What is needed
Output the records exactly, every one of them.

Task input
───

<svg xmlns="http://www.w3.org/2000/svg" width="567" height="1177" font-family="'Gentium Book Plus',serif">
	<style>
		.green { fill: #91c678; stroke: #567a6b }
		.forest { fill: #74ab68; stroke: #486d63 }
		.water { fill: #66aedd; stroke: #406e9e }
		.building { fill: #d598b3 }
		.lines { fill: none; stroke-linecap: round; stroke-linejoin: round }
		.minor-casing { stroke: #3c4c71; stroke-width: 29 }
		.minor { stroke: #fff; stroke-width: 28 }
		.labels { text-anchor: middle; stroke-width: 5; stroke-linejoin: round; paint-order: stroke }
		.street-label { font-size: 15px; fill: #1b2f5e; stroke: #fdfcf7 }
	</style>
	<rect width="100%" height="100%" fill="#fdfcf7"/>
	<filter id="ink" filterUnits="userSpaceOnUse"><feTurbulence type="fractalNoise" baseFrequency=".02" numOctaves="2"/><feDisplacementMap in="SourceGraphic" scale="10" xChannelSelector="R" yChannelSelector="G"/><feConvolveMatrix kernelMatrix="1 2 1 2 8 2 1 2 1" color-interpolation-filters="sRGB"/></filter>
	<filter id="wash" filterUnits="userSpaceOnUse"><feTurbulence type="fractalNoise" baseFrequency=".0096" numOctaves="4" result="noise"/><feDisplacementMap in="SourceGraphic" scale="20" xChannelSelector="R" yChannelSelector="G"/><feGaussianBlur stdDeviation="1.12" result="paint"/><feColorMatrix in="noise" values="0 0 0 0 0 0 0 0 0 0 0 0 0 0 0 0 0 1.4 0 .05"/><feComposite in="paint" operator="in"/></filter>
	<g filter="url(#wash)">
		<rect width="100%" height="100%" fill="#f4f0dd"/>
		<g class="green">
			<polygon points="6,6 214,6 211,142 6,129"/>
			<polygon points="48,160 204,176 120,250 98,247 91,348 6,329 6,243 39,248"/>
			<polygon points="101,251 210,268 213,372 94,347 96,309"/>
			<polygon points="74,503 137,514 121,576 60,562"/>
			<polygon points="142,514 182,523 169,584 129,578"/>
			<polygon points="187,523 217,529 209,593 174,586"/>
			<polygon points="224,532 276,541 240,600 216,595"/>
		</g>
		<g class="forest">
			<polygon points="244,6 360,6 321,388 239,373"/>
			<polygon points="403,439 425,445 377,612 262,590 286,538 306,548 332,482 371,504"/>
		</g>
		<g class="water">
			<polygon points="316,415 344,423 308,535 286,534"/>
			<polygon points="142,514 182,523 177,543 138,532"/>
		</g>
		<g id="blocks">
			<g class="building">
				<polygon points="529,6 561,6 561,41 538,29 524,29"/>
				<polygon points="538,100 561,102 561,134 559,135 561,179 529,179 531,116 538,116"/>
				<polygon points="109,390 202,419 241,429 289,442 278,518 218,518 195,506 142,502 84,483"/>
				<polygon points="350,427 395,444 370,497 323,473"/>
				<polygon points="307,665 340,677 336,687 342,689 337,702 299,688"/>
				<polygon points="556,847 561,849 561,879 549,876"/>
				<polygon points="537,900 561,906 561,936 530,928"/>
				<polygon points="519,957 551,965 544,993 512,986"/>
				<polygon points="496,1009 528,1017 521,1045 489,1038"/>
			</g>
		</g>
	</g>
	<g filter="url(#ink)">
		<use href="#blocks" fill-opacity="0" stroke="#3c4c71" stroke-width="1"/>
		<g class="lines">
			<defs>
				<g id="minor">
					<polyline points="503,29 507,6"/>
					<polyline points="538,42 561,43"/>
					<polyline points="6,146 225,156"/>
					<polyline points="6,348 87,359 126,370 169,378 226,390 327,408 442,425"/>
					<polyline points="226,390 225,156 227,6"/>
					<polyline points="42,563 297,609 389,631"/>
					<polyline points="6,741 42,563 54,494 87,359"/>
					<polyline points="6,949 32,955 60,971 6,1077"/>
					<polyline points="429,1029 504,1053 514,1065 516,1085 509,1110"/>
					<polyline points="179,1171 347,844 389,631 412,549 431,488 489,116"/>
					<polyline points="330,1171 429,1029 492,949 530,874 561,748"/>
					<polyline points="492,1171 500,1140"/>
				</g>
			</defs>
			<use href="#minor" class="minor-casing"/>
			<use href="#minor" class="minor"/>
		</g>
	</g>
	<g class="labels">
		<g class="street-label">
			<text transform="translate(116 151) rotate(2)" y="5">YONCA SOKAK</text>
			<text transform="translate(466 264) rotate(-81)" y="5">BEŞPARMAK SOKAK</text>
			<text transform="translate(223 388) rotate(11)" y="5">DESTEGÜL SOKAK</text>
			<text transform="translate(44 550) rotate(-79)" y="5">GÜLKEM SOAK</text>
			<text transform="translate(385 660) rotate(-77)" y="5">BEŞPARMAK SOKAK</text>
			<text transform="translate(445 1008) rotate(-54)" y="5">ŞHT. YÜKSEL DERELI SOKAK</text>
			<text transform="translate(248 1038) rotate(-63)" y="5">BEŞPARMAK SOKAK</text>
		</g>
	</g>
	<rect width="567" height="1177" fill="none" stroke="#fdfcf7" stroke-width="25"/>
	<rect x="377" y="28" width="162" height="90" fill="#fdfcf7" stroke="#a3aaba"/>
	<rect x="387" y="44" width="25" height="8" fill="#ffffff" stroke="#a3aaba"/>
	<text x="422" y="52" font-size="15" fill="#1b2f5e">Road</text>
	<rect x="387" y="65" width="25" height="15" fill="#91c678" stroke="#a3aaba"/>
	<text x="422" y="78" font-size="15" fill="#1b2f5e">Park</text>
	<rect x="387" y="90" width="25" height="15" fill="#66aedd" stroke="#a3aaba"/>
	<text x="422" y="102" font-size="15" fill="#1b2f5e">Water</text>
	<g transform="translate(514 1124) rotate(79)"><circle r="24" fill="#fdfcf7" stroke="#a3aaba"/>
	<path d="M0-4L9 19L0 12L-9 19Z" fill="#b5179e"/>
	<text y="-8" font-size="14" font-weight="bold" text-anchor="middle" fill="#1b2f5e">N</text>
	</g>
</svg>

───

Your response
<svg xmlns="http://www.w3.org/2000/svg" width="567" height="1177" font-family="'Gentium Book Plus',serif">
	<style>
		.green { fill: #91c678; stroke: #567a6b }
		.forest { fill: #74ab68; stroke: #486d63 }
		.water { fill: #66aedd; stroke: #406e9e }
		.building { fill: #d598b3 }
		.lines { fill: none; stroke-linecap: round; stroke-linejoin: round }
		.minor-casing { stroke: #3c4c71; stroke-width: 29 }
		.minor { stroke: #fff; stroke-width: 28 }
		.labels { text-anchor: middle; stroke-width: 5; stroke-linejoin: round; paint-order: stroke }
		.street-label { font-size: 15px; fill: #1b2f5e; stroke: #fdfcf7 }
	</style>
	<rect width="100%" height="100%" fill="#fdfcf7"/>
	<filter id="ink" filterUnits="userSpaceOnUse"><feTurbulence type="fractalNoise" baseFrequency=".02" numOctaves="2"/><feDisplacementMap in="SourceGraphic" scale="10" xChannelSelector="R" yChannelSelector="G"/><feConvolveMatrix kernelMatrix="1 2 1 2 8 2 1 2 1" color-interpolation-filters="sRGB"/></filter>
	<filter id="wash" filterUnits="userSpaceOnUse"><feTurbulence type="fractalNoise" baseFrequency=".0096" numOctaves="4" result="noise"/><feDisplacementMap in="SourceGraphic" scale="20" xChannelSelector="R" yChannelSelector="G"/><feGaussianBlur stdDeviation="1.12" result="paint"/><feColorMatrix in="noise" values="0 0 0 0 0 0 0 0 0 0 0 0 0 0 0 0 0 1.4 0 .05"/><feComposite in="paint" operator="in"/></filter>
	<g filter="url(#wash)">
		<rect width="100%" height="100%" fill="#f4f0dd"/>
		<g class="green">
			<polygon points="6,6 214,6 211,142 6,129"/>
			<polygon points="48,160 204,176 120,250 98,247 91,348 6,329 6,243 39,248"/>
			<polygon points="101,251 210,268 213,372 94,347 96,309"/>
			<polygon points="74,503 137,514 121,576 60,562"/>
			<polygon points="142,514 182,523 169,584 129,578"/>
			<polygon points="187,523 217,529 209,593 174,586"/>
			<polygon points="224,532 276,541 240,600 216,595"/>
		</g>
		<g class="forest">
			<polygon points="244,6 360,6 321,388 239,373"/>
			<polygon points="403,439 425,445 377,612 262,590 286,538 306,548 332,482 371,504"/>
		</g>
		<g class="water">
			<polygon points="316,415 344,423 308,535 286,534"/>
			<polygon points="142,514 182,523 177,543 138,532"/>
		</g>
		<g id="blocks">
			<g class="building">
				<polygon points="529,6 561,6 561,41 538,29 524,29"/>
				<polygon points="538,100 561,102 561,134 559,135 561,179 529,179 531,116 538,116"/>
				<polygon points="109,390 202,419 241,429 289,442 278,518 218,518 195,506 142,502 84,483"/>
				<polygon points="350,427 395,444 370,497 323,473"/>
				<polygon points="307,665 340,677 336,687 342,689 337,702 299,688"/>
				<polygon points="556,847 561,849 561,879 549,876"/>
				<polygon points="537,900 561,906 561,936 530,928"/>
				<polygon points="519,957 551,965 544,993 512,986"/>
				<polygon points="496,1009 528,1017 521,1045 489,1038"/>
			</g>
		</g>
	</g>
	<g filter="url(#ink)">
		<use href="#blocks" fill-opacity="0" stroke="#3c4c71" stroke-width="1"/>
		<g class="lines">
			<defs>
				<g id="minor">
					<polyline points="503,29 507,6"/>
					<polyline points="538,42 561,43"/>
					<polyline points="6,146 225,156"/>
					<polyline points="6,348 87,359 126,370 169,378 226,390 327,408 442,425"/>
					<polyline points="226,390 225,156 227,6"/>
					<polyline points="42,563 297,609 389,631"/>
					<polyline points="6,741 42,563 54,494 87,359"/>
					<polyline points="6,949 32,955 60,971 6,1077"/>
					<polyline points="429,1029 504,1053 514,1065 516,1085 509,1110"/>
					<polyline points="179,1171 347,844 389,631 412,549 431,488 489,116"/>
					<polyline points="330,1171 429,1029 492,949 530,874 561,748"/>
					<polyline points="492,1171 500,1140"/>
				</g>
			</defs>
			<use href="#minor" class="minor-casing"/>
			<use href="#minor" class="minor"/>
		</g>
	</g>
	<g class="labels">
		<g class="street-label">
			<text transform="translate(116 151) rotate(2)" y="5">YONCA SOKAK</text>
			<text transform="translate(466 264) rotate(-81)" y="5">BEŞPARMAK SOKAK</text>
			<text transform="translate(223 388) rotate(11)" y="5">DESTEGÜL SOKAK</text>
			<text transform="translate(44 550) rotate(-79)" y="5">GÜLKEM SOAK</text>
			<text transform="translate(385 660) rotate(-77)" y="5">BEŞPARMAK SOKAK</text>
			<text transform="translate(445 1008) rotate(-54)" y="5">ŞHT. YÜKSEL DERELI SOKAK</text>
			<text transform="translate(248 1038) rotate(-63)" y="5">BEŞPARMAK SOKAK</text>
		</g>
	</g>
	<rect width="567" height="1177" fill="none" stroke="#fdfcf7" stroke-width="25"/>
	<rect x="377" y="28" width="162" height="90" fill="#fdfcf7" stroke="#a3aaba"/>
	<rect x="387" y="44" width="25" height="8" fill="#ffffff" stroke="#a3aaba"/>
	<text x="422" y="52" font-size="15" fill="#1b2f5e">Road</text>
	<rect x="387" y="65" width="25" height="15" fill="#91c678" stroke="#a3aaba"/>
	<text x="422" y="78" font-size="15" fill="#1b2f5e">Park</text>
	<rect x="387" y="90" width="25" height="15" fill="#66aedd" stroke="#a3aaba"/>
	<text x="422" y="102" font-size="15" fill="#1b2f5e">Water</text>
	<g transform="translate(514 1124) rotate(79)"><circle r="24" fill="#fdfcf7" stroke="#a3aaba"/>
	<path d="M0-4L9 19L0 12L-9 19Z" fill="#b5179e"/>
	<text y="-8" font-size="14" font-weight="bold" text-anchor="middle" fill="#1b2f5e">N</text>
	</g>
</svg>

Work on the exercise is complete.